この事故に関するコメントはこれで3回目である。
なぜ私がこの事故にこだわるかといえば、日本の科学技術が重厚長大のビッグプロジェクトから、技術者の専門分野が分散化し、これを取りまとめるシステム設計やシステム管理技術が軽視されてきたとみるからである。
技術者の専門分野が分散極小化されることは高度な技術発達には欠かせないが、一方で複雑なシステムを管理しシステムを安全に稼働させる技術者を軽視し育成してこなかったことが明白であるからだ。

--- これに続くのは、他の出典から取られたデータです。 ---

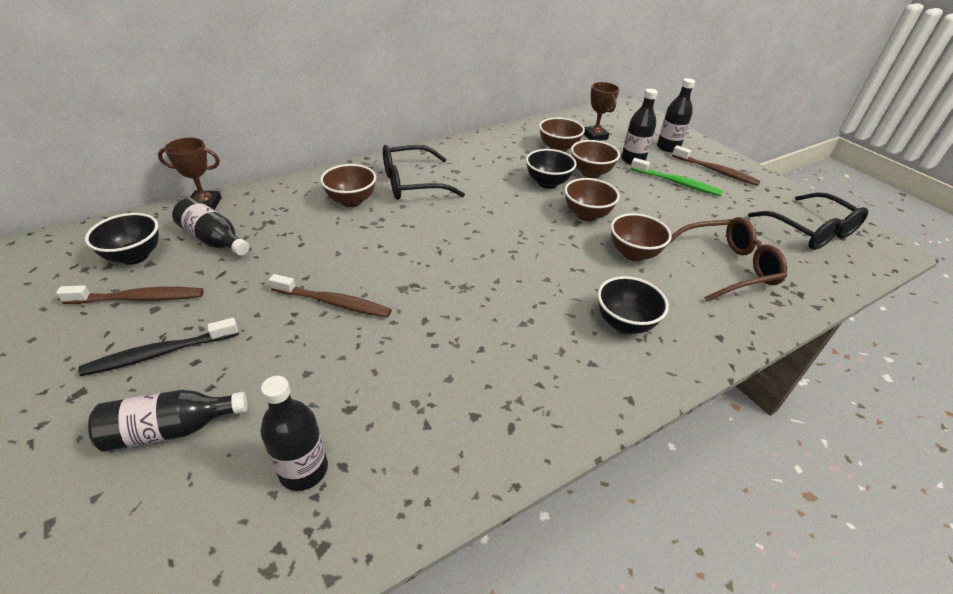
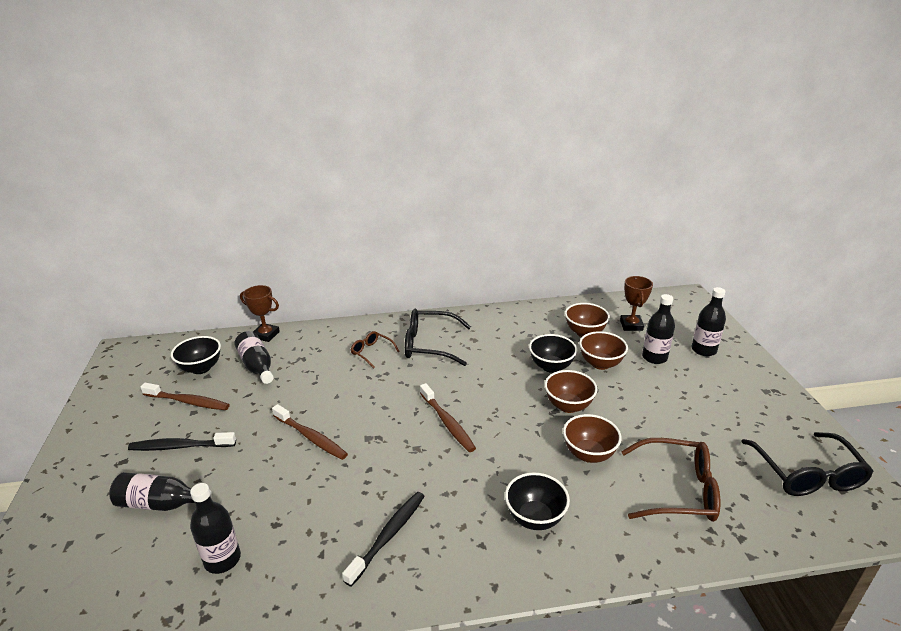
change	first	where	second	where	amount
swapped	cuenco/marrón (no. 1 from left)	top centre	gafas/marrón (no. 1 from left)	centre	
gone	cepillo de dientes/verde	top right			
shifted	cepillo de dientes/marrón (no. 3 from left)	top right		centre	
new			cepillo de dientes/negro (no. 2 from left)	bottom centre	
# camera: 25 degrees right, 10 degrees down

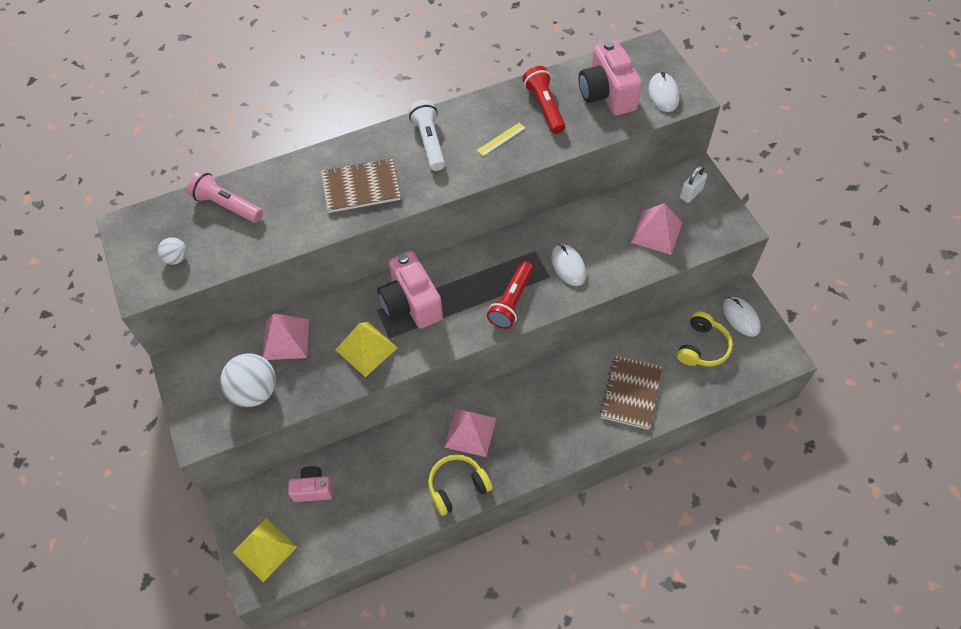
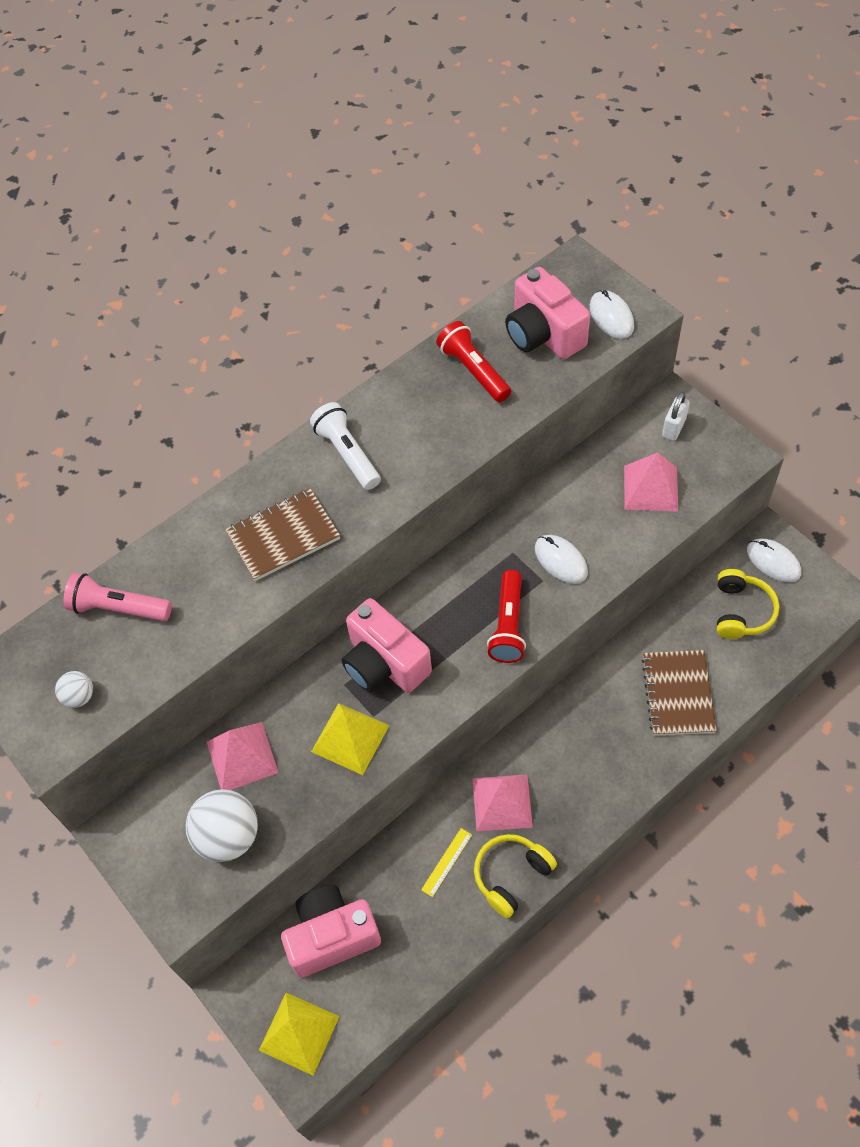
change	first	where	second	where	amount
scaled	cámara/rosa (no. 1 from left)	bottom left		bottom centre	x1.71
shifted	regla/amarillo	top centre		bottom centre	
# camera: 15 degrees left, 0 degrees up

団塊の世代の技術者は専門以外の分野であっても、現場に優秀な経験豊富な現場管理者がいた。彼らが危険を予知しシステムを安全にしてきたことを忘れてはならない。
これらのいわゆる熟練工を継続雇用せず、早期に年金世代へと追いやった厚生労働省や経済産業省の政策判断が招いた事故である。
それは科学技術教育の現場にも表れ、少ない科学技術研究費は最先端研究にしか配分されず、伝統的な基礎研究や人材育成には研究費さえ出さない文科省の政策ミスでもある。
科学立国を標榜するなら、科学技術が広範囲の産業や技術に支えられていることを忘れてはならない。
そのためには何でも資格のみで職業を限定したり、採用を決めてていては、ますます極小化された技術者しか育たないことを学んでほしい。
社会で起こる事故や事件を見ていればその原因は見えてくるし、それから学ぶことが非常に多いが、その対策たるや極小化した対策でしかなく、政治家がいう抜本的改革などはその原因をしっかり把握しなければ有効な対策は出てこないことを学ぶことだ。